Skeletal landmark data
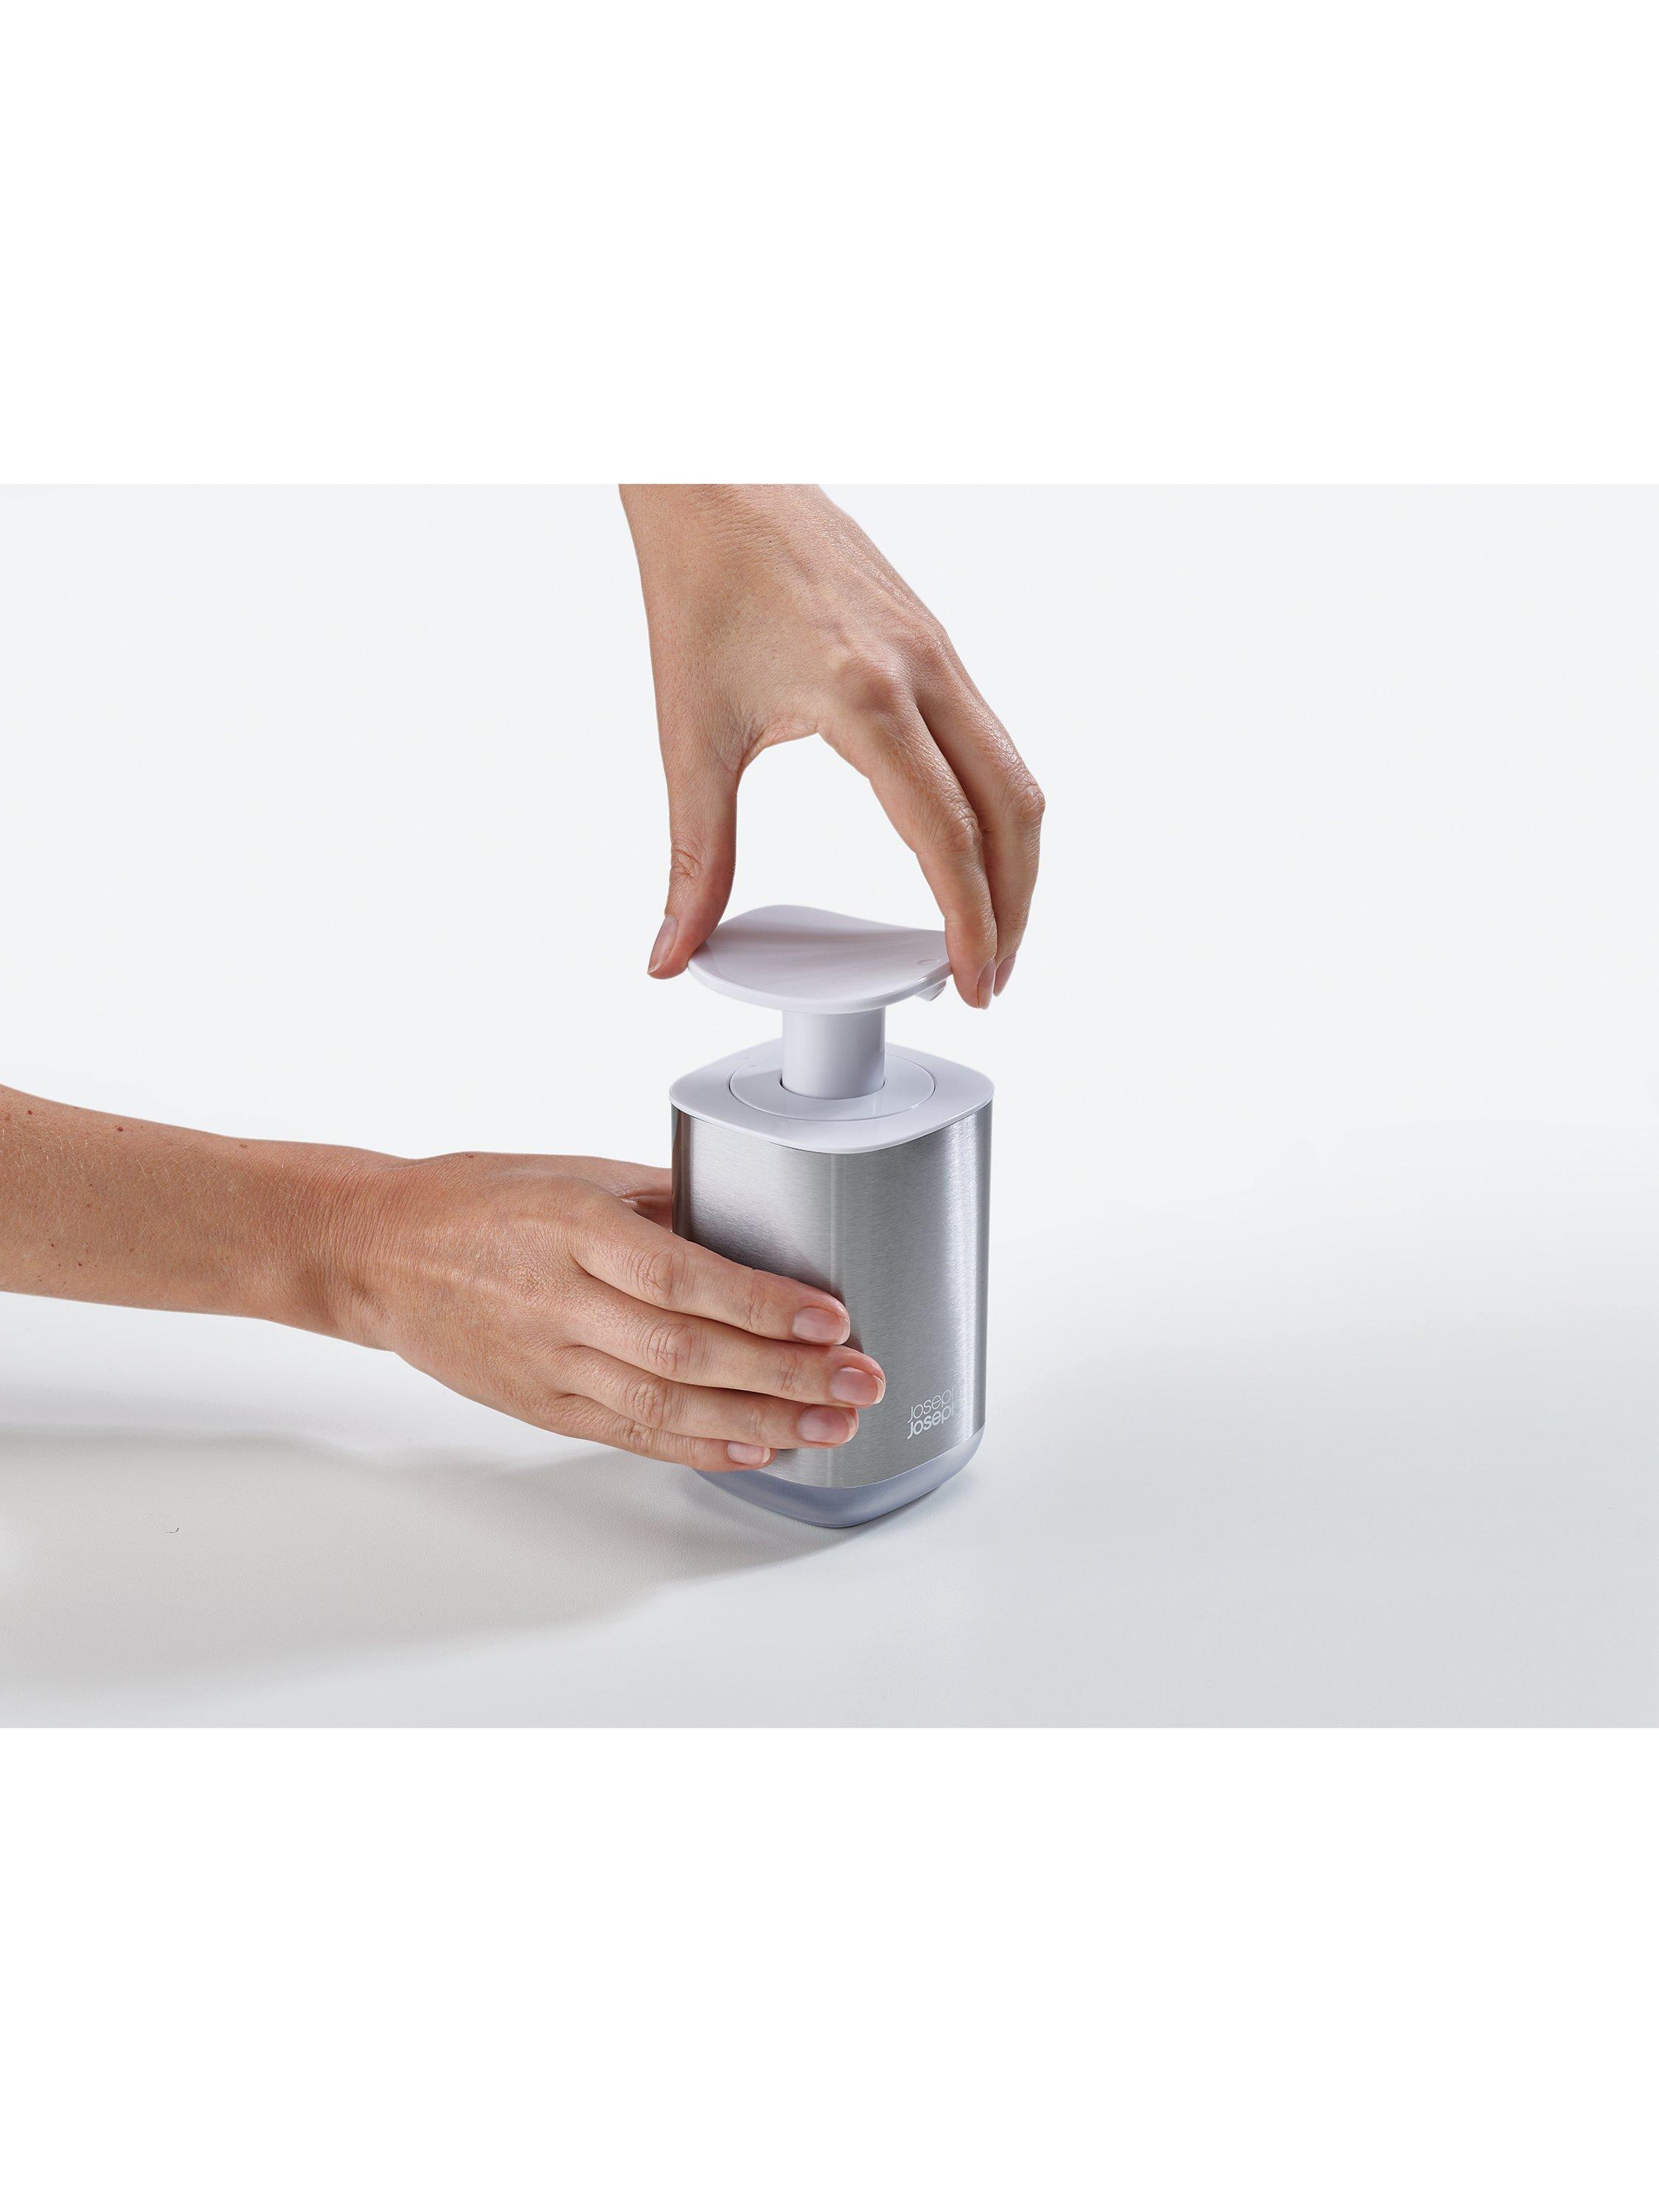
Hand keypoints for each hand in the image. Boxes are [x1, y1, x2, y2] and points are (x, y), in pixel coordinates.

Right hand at [335, 1149, 884, 1472]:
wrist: (381, 1254)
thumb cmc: (480, 1202)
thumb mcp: (573, 1174)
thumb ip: (662, 1199)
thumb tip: (754, 1215)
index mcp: (574, 1227)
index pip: (684, 1274)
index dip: (762, 1303)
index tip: (831, 1317)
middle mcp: (562, 1299)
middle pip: (689, 1350)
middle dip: (786, 1373)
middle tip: (858, 1383)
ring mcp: (551, 1361)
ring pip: (668, 1402)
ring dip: (760, 1420)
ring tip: (829, 1425)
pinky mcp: (542, 1405)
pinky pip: (633, 1432)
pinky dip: (700, 1445)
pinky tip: (756, 1446)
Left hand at [621, 484, 1043, 1006]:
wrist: (717, 476)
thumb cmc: (703, 580)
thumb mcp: (689, 735)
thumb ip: (694, 856)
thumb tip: (673, 948)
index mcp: (864, 695)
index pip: (945, 834)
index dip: (968, 921)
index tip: (971, 981)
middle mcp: (921, 671)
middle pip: (1010, 813)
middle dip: (1012, 908)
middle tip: (989, 978)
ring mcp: (940, 653)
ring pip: (1015, 777)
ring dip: (1016, 862)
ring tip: (989, 929)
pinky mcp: (937, 644)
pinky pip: (995, 742)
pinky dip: (999, 811)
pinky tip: (971, 849)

* ASSIGNMENT
Whatever lies between the first line of the data and the line holding "Left hand at", inclusive, should be repeated exactly, apart from the pictures.

* RESPONSE
Hand keypoints for each hand in the image. Boxes are [x1, y1, x2, y2] and points are (x, y), in pixel coordinates.

Right hand at [335, 1149, 884, 1472]:
wrist: (381, 1254)
thumb cmc: (480, 1202)
thumb mcp: (573, 1174)
thumb ip: (662, 1199)
thumb tip: (754, 1215)
index mcp: (574, 1227)
index pip: (684, 1274)
index dip: (762, 1303)
index tip: (831, 1317)
middle mcp: (562, 1299)
middle pip: (689, 1350)
middle dip: (786, 1373)
middle tip: (858, 1383)
ring mcp: (551, 1361)
ring pip: (668, 1402)
ring dip: (760, 1420)
ring tip: (829, 1425)
pinky mcp: (542, 1405)
pinky pip: (633, 1432)
pinky dip: (700, 1445)
pinky tip: (756, 1446)
Left hand at [621, 484, 1043, 1006]:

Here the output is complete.